* Passage shown:
━━━━━━━━━━

Personal information
- Full name: Timothy Robert Ward
- Date of birth: February 28, 1987 (age 39)
- Place of birth: Waukesha, Wisconsin, United States
- Height: 6 ft 0 in (1.83 m)
- Positions: Defender; midfielder;

Youth career
- 2002–2004: IMG Soccer Academy
- 2004: St. Louis Billikens

Senior career*
- Years: Team / Apps / (Gls)
- 2005: MetroStars / 14 / (0)
- 2006–2008: Columbus Crew / 23 / (0)
- 2008: Colorado Rapids / 0 / (0)
- 2009–2010: Chicago Fire / 31 / (0)
- 2010–2012: San Jose Earthquakes / 20 / (0)

International career^{‡}
- 2001–2002: United States U16 / 11 / (1)
- 2002–2004: United States U17 / 35 / (3)
- 2003–2004: United States U18 / 14 / (1)
- 2004–2007: United States U20 / 28 / (2)
- 2007: United States U23 / 4 / (0)

= Tim Ward (soccer) =

American soccer player

Timothy Robert Ward (born February 28, 1987, in Waukesha, Wisconsin) is an American former professional soccer player.

==Career==

===Youth and college===
Ward, who can play any position on defense and also in defensive midfield, played 1 season in Wales, WI at Kettle Moraine High School before he trained with the United States Under-17 team at the Bradenton Academy from 2002 to 2004. Following his graduation, he played a year of college soccer at Saint Louis University, starting 18 games for the Billikens, and being named second-team All-Conference USA.

===Professional===
Ward left after his freshman season to sign a Generation adidas contract with MLS, whereupon he was selected 12th overall in the 2005 MLS SuperDraft by the MetroStars, who acquired the pick by trading Cornell Glen to FC Dallas. He was drafted in the first round as a 17 year old. Ward acquitted himself well in his rookie season, especially with his runs and crosses from the left back spot. After the year, he was traded to Columbus Crew for Chris Henderson.

━━━━━━━━━━

* Source information:

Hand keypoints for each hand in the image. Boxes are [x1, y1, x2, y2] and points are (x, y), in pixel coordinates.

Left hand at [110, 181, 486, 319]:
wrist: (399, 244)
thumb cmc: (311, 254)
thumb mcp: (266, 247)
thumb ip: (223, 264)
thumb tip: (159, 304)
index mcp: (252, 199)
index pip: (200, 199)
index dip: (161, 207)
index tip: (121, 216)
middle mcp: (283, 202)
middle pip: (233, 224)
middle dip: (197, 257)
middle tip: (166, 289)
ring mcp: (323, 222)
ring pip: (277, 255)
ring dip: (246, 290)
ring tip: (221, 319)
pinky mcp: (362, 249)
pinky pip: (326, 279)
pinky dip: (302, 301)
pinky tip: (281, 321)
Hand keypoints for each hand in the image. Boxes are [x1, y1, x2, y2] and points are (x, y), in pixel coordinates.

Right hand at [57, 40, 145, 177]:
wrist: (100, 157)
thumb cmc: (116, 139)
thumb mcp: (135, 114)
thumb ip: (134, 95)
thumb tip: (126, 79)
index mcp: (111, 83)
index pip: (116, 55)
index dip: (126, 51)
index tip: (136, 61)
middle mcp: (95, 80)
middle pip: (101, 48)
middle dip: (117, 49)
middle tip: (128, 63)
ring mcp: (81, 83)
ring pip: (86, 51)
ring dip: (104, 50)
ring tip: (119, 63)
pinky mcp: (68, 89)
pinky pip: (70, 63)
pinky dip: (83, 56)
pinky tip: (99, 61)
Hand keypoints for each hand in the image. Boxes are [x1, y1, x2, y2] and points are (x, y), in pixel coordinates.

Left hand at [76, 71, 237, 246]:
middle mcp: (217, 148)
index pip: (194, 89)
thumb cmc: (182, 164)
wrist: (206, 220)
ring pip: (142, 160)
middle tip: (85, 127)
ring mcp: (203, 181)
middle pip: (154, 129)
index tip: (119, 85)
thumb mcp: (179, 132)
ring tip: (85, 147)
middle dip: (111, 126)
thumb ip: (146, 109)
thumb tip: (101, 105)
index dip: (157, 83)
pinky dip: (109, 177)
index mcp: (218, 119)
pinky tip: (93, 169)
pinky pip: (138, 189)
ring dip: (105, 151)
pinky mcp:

━━━━━━━━━━

* Prompt 1:
Answer these from the passage on Tim Ward:
(a) How many games did Ward start for the Billikens?
(b) Which overall pick was Ward in the 2005 MLS SuperDraft?
(c) How many appearances does the passage list for Ward with the Chicago Fire?
* Prompt 2:
Extend the passage on Tim Ward's soccer career, starting right after its last sentence.

* Reply 1:
(a) 18
(b) 12th
(c) 31

* Reply 2:
After two seasons in Columbus, Ward was traded to Colorado Rapids on February 27, 2008, for Nicolas Hernández. However, his contract expired at the end of the 2008 season without playing a first-team game. He was on trial with Chicago Fire for most of early 2009, eventually signing with the team in March. In 2009 Ward started all 19 games he appeared in for Chicago before breaking his left foot in the Superliga final against Mexican powerhouse Tigres and opting for surgery. Ward returned to Chicago in 2010. On August 6, 2010, Ward was traded to San Jose Earthquakes for a 2011 MLS SuperDraft pick. Ward remained with San Jose through the 2012 season appearing in 16 league matches until his contract expired on December 31, 2012. Unfortunately, Ward has to retire early because of a torn hamstring tendon suffered in a preseason game against eventual English Premier League Champions Leicester City.

===International===
Ward has played for various youth United States national teams, and was part of the Under-20 team at the 2005 World Youth Championship. He had to miss the tournament due to an injury. Ward also was a member of the Under-20 team at the 2007 World Youth Championship. Was also named to the 2008 Beijing Olympic United States men's national under-23 soccer team but missed out due to injury.